Selasa, 25 Agustus 2026
Walisongo Global Media
How's Going

Demo BEM UI dan FMN di Jakarta Tertahan Barikade TNI-Polri di Jalan Sudirman

Admin WGM - Wednesday, 19 August 2026 | 11:34 AM

Background
Demo BEM UI dan FMN di Jakarta Tertahan Barikade TNI-Polri di Jalan Sudirman
Demonstrasi Bundaran HI (Kompas Megapolitan/)

Aksi demonstrasi yang melibatkan Badan Eksekutif Mahasiswa Universitas Indonesia (BEM UI) dan Front Mahasiswa Nasional (FMN) digelar di Jakarta, Jumat (12/6/2026). Massa aksi awalnya berencana menuju Bundaran Hotel Indonesia (HI), Jakarta Pusat, sebagai lokasi penyampaian aspirasi. Namun, perjalanan mereka terhenti setelah dihadang barikade aparat gabungan TNI dan Polri di kawasan Jalan Jenderal Sudirman.

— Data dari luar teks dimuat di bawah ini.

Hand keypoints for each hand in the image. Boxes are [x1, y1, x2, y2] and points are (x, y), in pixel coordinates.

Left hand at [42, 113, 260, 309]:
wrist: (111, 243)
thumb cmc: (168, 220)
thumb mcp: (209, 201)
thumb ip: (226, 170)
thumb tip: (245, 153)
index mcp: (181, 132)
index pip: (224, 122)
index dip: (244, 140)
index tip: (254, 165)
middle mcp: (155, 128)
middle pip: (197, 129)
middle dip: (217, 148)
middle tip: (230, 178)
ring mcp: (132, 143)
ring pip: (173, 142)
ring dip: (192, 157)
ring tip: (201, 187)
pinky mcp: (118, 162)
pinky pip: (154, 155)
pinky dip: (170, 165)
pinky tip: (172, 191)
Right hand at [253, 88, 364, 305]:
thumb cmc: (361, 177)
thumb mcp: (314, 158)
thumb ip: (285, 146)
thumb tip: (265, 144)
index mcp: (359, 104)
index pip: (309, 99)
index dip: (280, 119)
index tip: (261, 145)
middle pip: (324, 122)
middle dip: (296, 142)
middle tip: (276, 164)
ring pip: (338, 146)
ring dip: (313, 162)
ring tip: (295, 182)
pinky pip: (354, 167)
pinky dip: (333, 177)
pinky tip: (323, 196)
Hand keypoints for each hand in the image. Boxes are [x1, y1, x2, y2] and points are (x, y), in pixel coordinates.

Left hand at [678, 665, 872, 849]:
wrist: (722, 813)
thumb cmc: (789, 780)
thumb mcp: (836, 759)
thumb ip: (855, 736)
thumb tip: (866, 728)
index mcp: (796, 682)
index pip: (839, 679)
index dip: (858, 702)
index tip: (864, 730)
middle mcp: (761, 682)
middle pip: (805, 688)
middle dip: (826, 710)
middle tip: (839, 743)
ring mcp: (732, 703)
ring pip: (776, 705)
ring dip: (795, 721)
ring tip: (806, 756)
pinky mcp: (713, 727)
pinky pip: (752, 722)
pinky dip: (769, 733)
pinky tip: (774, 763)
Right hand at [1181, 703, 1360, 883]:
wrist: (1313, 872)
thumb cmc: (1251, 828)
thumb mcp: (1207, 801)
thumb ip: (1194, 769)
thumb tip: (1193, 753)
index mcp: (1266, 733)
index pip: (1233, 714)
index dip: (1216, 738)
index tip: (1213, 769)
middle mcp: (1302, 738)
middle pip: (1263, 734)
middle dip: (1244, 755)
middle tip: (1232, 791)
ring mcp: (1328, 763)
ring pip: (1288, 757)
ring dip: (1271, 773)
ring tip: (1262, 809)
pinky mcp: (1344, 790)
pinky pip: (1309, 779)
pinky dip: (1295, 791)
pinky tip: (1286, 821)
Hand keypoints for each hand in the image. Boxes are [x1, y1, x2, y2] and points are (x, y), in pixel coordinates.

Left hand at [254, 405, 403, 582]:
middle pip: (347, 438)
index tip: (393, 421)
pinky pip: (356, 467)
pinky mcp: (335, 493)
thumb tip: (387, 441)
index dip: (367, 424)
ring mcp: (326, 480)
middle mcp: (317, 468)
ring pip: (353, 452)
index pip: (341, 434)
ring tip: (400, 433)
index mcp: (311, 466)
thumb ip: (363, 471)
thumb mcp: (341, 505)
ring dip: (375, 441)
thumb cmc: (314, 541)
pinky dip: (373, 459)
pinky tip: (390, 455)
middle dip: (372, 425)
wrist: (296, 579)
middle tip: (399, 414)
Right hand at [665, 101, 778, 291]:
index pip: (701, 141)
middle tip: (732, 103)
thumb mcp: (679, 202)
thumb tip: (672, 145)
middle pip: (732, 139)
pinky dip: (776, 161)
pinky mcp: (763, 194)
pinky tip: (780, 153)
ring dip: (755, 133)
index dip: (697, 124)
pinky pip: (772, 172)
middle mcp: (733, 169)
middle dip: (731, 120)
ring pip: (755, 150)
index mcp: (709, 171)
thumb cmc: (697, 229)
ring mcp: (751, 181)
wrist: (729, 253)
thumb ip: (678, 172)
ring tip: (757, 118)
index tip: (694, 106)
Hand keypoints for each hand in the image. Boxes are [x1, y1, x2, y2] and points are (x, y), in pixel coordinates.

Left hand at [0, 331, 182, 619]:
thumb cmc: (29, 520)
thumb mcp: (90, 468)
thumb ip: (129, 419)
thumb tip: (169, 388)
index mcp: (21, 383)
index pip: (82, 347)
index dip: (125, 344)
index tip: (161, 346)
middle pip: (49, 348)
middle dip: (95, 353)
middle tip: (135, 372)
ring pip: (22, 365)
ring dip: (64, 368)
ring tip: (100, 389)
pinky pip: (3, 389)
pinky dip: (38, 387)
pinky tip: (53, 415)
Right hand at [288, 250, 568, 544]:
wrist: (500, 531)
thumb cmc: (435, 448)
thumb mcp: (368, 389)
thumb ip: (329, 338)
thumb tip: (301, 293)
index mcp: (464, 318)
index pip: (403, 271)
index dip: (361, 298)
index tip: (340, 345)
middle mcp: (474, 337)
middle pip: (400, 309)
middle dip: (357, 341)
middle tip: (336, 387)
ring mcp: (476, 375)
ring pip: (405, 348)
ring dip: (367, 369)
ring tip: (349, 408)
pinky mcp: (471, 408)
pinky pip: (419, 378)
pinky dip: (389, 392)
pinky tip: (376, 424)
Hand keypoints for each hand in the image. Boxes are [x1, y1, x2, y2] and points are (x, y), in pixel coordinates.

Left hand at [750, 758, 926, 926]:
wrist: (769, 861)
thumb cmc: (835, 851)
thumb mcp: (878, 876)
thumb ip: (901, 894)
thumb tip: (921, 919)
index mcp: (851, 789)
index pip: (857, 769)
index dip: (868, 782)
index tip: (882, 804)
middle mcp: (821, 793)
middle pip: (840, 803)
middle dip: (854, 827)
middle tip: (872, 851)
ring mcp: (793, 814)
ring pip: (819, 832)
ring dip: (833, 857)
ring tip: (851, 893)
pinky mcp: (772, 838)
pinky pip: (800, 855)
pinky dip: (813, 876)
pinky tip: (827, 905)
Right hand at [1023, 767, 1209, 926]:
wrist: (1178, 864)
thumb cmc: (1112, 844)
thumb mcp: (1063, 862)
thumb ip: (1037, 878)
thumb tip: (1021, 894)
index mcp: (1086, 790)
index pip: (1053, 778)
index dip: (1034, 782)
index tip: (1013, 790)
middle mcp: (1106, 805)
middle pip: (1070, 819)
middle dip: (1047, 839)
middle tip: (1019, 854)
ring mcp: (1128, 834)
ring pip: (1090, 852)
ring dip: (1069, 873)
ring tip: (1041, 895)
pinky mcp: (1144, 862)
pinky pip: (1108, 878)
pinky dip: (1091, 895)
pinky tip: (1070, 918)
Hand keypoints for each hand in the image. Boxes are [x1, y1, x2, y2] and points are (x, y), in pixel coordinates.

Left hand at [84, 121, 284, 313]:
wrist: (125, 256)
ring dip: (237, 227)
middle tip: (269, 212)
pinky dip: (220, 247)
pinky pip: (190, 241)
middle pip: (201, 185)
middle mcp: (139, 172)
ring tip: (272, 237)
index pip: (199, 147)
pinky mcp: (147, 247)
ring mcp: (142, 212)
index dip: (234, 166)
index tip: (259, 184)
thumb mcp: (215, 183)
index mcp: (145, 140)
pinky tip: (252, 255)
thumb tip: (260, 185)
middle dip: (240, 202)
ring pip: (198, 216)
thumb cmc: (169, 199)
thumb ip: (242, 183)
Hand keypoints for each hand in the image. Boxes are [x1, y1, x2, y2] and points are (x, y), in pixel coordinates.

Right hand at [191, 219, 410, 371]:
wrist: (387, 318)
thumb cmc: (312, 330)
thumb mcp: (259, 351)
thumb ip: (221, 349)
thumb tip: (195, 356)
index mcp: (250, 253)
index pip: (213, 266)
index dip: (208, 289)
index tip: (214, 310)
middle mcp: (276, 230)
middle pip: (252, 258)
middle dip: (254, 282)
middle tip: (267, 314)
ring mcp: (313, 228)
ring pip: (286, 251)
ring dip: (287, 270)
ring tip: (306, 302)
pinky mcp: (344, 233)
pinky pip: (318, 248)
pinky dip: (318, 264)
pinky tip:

Dilansir dari BBC News Indonesia, massa mahasiswa bergerak menuju kawasan Bundaran HI untuk menyampaikan sejumlah tuntutan kepada pemerintah. Berdasarkan laporan di lapangan, massa tiba di sekitar Jalan Jenderal Sudirman setelah melakukan long march dari kawasan Bendungan Hilir. Akses menuju Bundaran HI kemudian ditutup sehingga massa tidak dapat melanjutkan perjalanan ke titik yang direncanakan.

Berikut merupakan tuntutan yang dilayangkan massa aksi unjuk rasa kepada pemerintah:

  1. Menghentikan penjajahan negara atas rakyat sendiri.
  2. Menghentikan Korupsi, Kolusi, dan Nepotisme (KKN).
  3. Mewujudkan reforma agraria sejati.
  4. Menurunkan harga kebutuhan pokok dan bahan bakar minyak (BBM).
  5. Mengevaluasi total Proyek Strategis Nasional (PSN) serta menghentikan program Makan Bergizi Gratis (MBG) dan Koperasi Desa Merah Putih (KDMP).
  6. Menghentikan pemusatan kekuasaan dan pemangkasan Transfer ke Daerah (TKD), serta mengembalikan otonomi daerah.
  7. Menetapkan status bencana nasional untuk daerah Sumatra dan Flores serta mempercepat pemulihan wilayah terdampak bencana.
  8. Menghentikan represivitas dan intervensi TNI-Polri dalam ruang sipil serta membubarkan YON TP.

Aksi tersebut diikuti BEM UI dan FMN yang sama-sama membawa sejumlah persoalan ekonomi dan kebijakan pemerintah sebagai bahan tuntutan. BEM UI menyuarakan penghentian pemborosan APBN, penurunan harga kebutuhan pokok dan BBM, serta penghentian program Makan Bergizi Gratis dan pembangunan Koperasi Desa Merah Putih. Mereka juga menyoroti keterlibatan militer di ranah sipil dan meminta Presiden Prabowo Subianto mengakui kesalahan pemerintah.

Ketua BEM UI, Yatalathof Ma'shum Imawan, menyebut aksi tersebut lahir dari keresahan terhadap kondisi masyarakat yang dinilai semakin berat.

"Harga beras naik, lapangan kerja menyempit, rakyat sekarat dihajar pajak. Dan pemerintah? Sibuk memoles citra sambil membagi proyek kepada kroni," kata Yatalathof.

Sementara itu, FMN turut menyampaikan tuntutan terkait harga BBM dan kebutuhan hidup masyarakat. Organisasi tersebut juga meminta penghentian program Makan Bergizi Gratis, Koperasi Desa Merah Putih, serta pembangunan Batalyon Teritorial Pembangunan. FMN juga menyoroti penempatan perwira aktif militer dan kepolisian maupun purnawirawan pada sejumlah jabatan sipil strategis.

Ketegangan terjadi ketika massa tidak dapat melanjutkan perjalanan menuju Bundaran HI karena akses telah diblokade aparat. Di depan barikade, mahasiswa menyuarakan tuntutan dan meminta jalan dibuka agar mereka dapat melanjutkan aksi. Situasi tersebut membuat arus lalu lintas dari arah Bendungan Hilir menuju kawasan Monas sempat terhenti.

"Buka, buka, buka jalannya. Buka jalannya sekarang juga," ungkap massa aksi.